• Tiga puluh empat

6K 341 1
                                    

"Astagfirullah," tangan Mamah membekap mulut, airmata menurun seiring sakit hatinya mendera.

Najla dengan cekatan menggunting beberapa bagian baju agar mudah melepaskannya. Mungkin Jana akan dibiarkan begitu, toh tidak ada yang melihat aurat adiknya. Fadli tidak ada dikamar, dia mengawasi Papah jika emosi pria itu meluap.

Papah pemilik rumah sakit tempat Najla dan Fadli bekerja sengaja meminta agar keduanya cuti saat mengetahui tempat penyanderaan tersebut.

Memperhatikan banyak luka sayatan, Najla berusaha menahan tangis. Kenapa nasib Jana begitu tragis? Anak yang disayangi mamah ini malah jatuh kepada orang tidak tepat. Darah kering membuatnya harus bertindak kilat, menghapus airmata Naja mengobati dulu luka-luka itu.

"Gema gimana, Mah?" tanya Jana membuat Najla menggeram dalam hati.

Tidak ada jawaban. Najla kembali dengan sebaskom air juga kain. Tangannya bergerak membersihkan darah yang sudah mengering, bersihkan banyak goresan panjang pada punggung Jana dengan cekatan sebab perempuan ini berjalan menuju melahirkan. Empat pembukaan lagi anaknya lahir.

"Mah, Gema," lirih Jana sambil bergerak.

Dengan lirikan tajam Najla menyahut. "Bisa ngga kamu fokus ke anak kalian aja."

Jana melemah. "Aku khawatir sama Gema," katanya menunduk.

"Iya tau, tapi siapkan diri buat melahirkan aja. Soal Gema nanti dia ke sini," balas Najla tenang.

Jana antusias bahkan melupakan sekujur tubuhnya yang sakit.
"Beneran?"

"Iya kalo masih ingat punya anak istri."

Jawaban bernada dingin itu berefek buruk pada Jana, ingin membela pasti tidak akan digubris. Sekarang waktunya mengeluarkan anaknya dulu.

Sementara di ruang tamu, Fadli menyodorkan air pada mertuanya. Duduk sambil memangku Aneeyla.

Bocah berumur dua tahun itu nengok dan berupaya meraih Kakeknya.
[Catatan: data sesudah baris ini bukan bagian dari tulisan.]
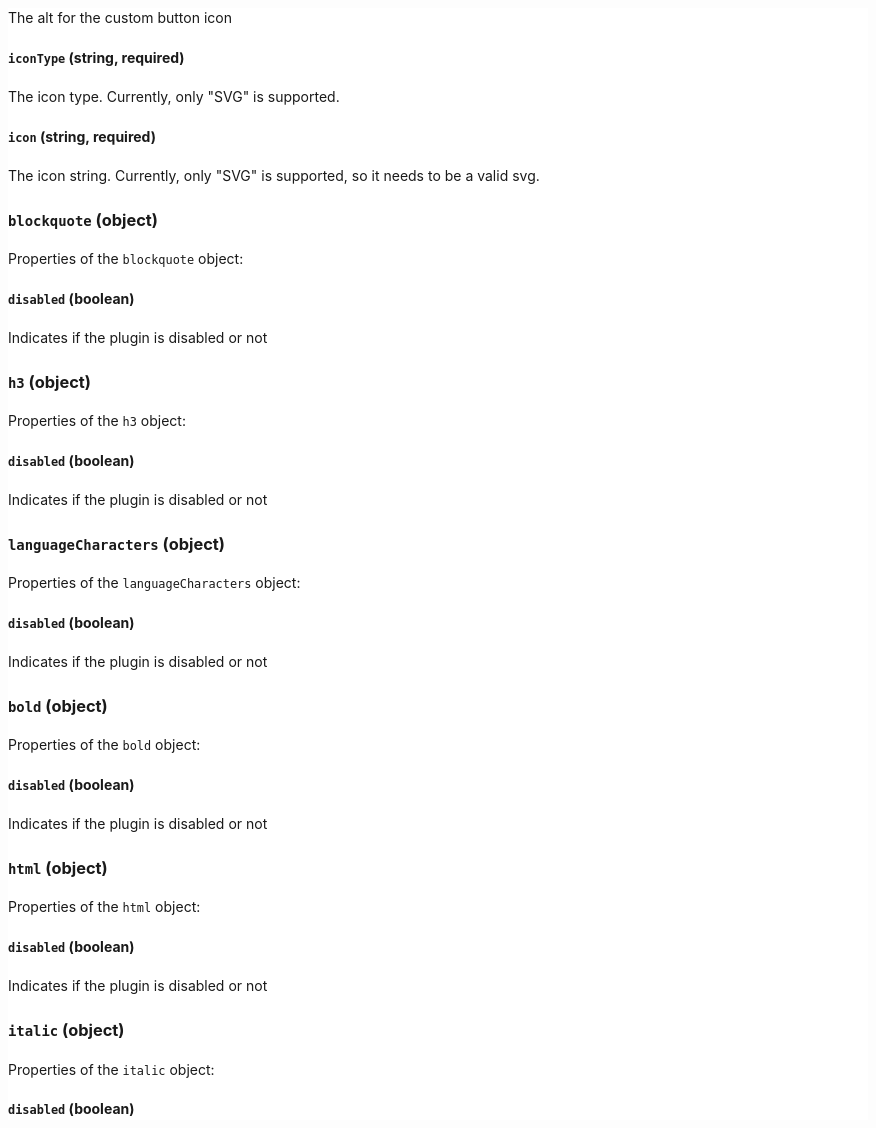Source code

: The alt for the custom button icon

#### `iconType` (string, required)

The icon type.
Currently, only "SVG" is supported.

#### `icon` (string, required)

The icon string. Currently, only "SVG" is supported, so it needs to be a valid svg.

### `blockquote` (object)

Properties of the `blockquote` object:

#### `disabled` (boolean)

Indicates if the plugin is disabled or not

### `h3` (object)

Properties of the `h3` object:

#### `disabled` (boolean)

Indicates if the plugin is disabled or not

### `languageCharacters` (object)

Properties of the `languageCharacters` object:

#### `disabled` (boolean)

Indicates if the plugin is disabled or not

### `bold` (object)

Properties of the `bold` object:

#### `disabled` (boolean)

Indicates if the plugin is disabled or not

### `html` (object)

Properties of the `html` object:

#### `disabled` (boolean)

Indicates if the plugin is disabled or not

### `italic` (object)

Properties of the `italic` object:

#### `disabled` (boolean)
Prasetyo tersenyum tipis lalu dengan cengiran dan tawa Aneeyla beralih duduk. Khas wajah Najla jika seperti itu.

Bel berbunyi tiga kali.

Berdiri, Fadli bergerak buka pintu. Lalu mematung bertatap muka dengan adik iparnya. Dengan meringis dia tersenyum tidak enak, berhasil baca respon jika Gema masuk dan diomelin salah satu pilihan kurang tepat. Ditambah banyak luka itu belum sempat terobati.

"Lo ngapain?"

Lelaki itu tidak mengindahkan, beranjak masuk tanpa bantahan. Membikin Fadli dan Gumilar hembuskan napas panjang kemudian mengekor.

"PERGI!"

Nah, kan.

Lekas Fadli terpogoh-pogoh menuju tempat itu, kesehatan Papah bisa menurun dan itu bukan pertanda baim.

Kedua lelaki yang baru hadir itu memisahkan mereka, terutama Prasetyo yang hendak menendang sedangkan Gema memeluk kaki mertuanya.
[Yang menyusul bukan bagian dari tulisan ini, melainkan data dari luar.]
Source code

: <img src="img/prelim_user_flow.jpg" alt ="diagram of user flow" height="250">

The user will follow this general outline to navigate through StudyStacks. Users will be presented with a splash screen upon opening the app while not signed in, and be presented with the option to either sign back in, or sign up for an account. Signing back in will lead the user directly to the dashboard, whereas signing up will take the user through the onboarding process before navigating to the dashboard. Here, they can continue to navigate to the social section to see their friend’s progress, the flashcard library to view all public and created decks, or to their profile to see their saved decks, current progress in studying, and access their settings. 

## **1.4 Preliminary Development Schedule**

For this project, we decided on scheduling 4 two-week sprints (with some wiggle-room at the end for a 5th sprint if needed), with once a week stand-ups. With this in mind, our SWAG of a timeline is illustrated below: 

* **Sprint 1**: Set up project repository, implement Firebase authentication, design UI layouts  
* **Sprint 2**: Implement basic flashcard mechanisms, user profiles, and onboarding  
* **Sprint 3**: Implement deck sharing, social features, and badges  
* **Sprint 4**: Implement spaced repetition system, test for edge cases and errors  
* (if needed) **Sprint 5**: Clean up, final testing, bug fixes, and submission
"Istighfar, Pah. Jangan dituruti. Astagfirullahaladzim," ujar Fadli berulang kali.

Prasetyo tidak bisa, lelaki pengkhianat ini sukses bikin anak bungsunya luka. Memang belum cukup luka ditorehkan di batin! Dia mengingat saat Jana dan Gema dilanda masalah. Keputusan menikah Prasetyo akui itu salahnya tapi taktik Gema yang hingga saat ini berjaya mengelabui Jana hingga hampir tewas itu tidak termaafkan.

Apalagi kemerahan pada pipi akibat aksi gila adik lelaki ini. Semarah apapun Prasetyo dia paling banter hanya kasar di mulut. Selebihnya tidak pernah menampar!

Sambil menahan emosi dia merespon upaya Gema. "Pergi! Jangan ke sini lagi. Saya urus perceraian kalian."

"Tidak!" tegas Gema sambil menahan sesak pada dada.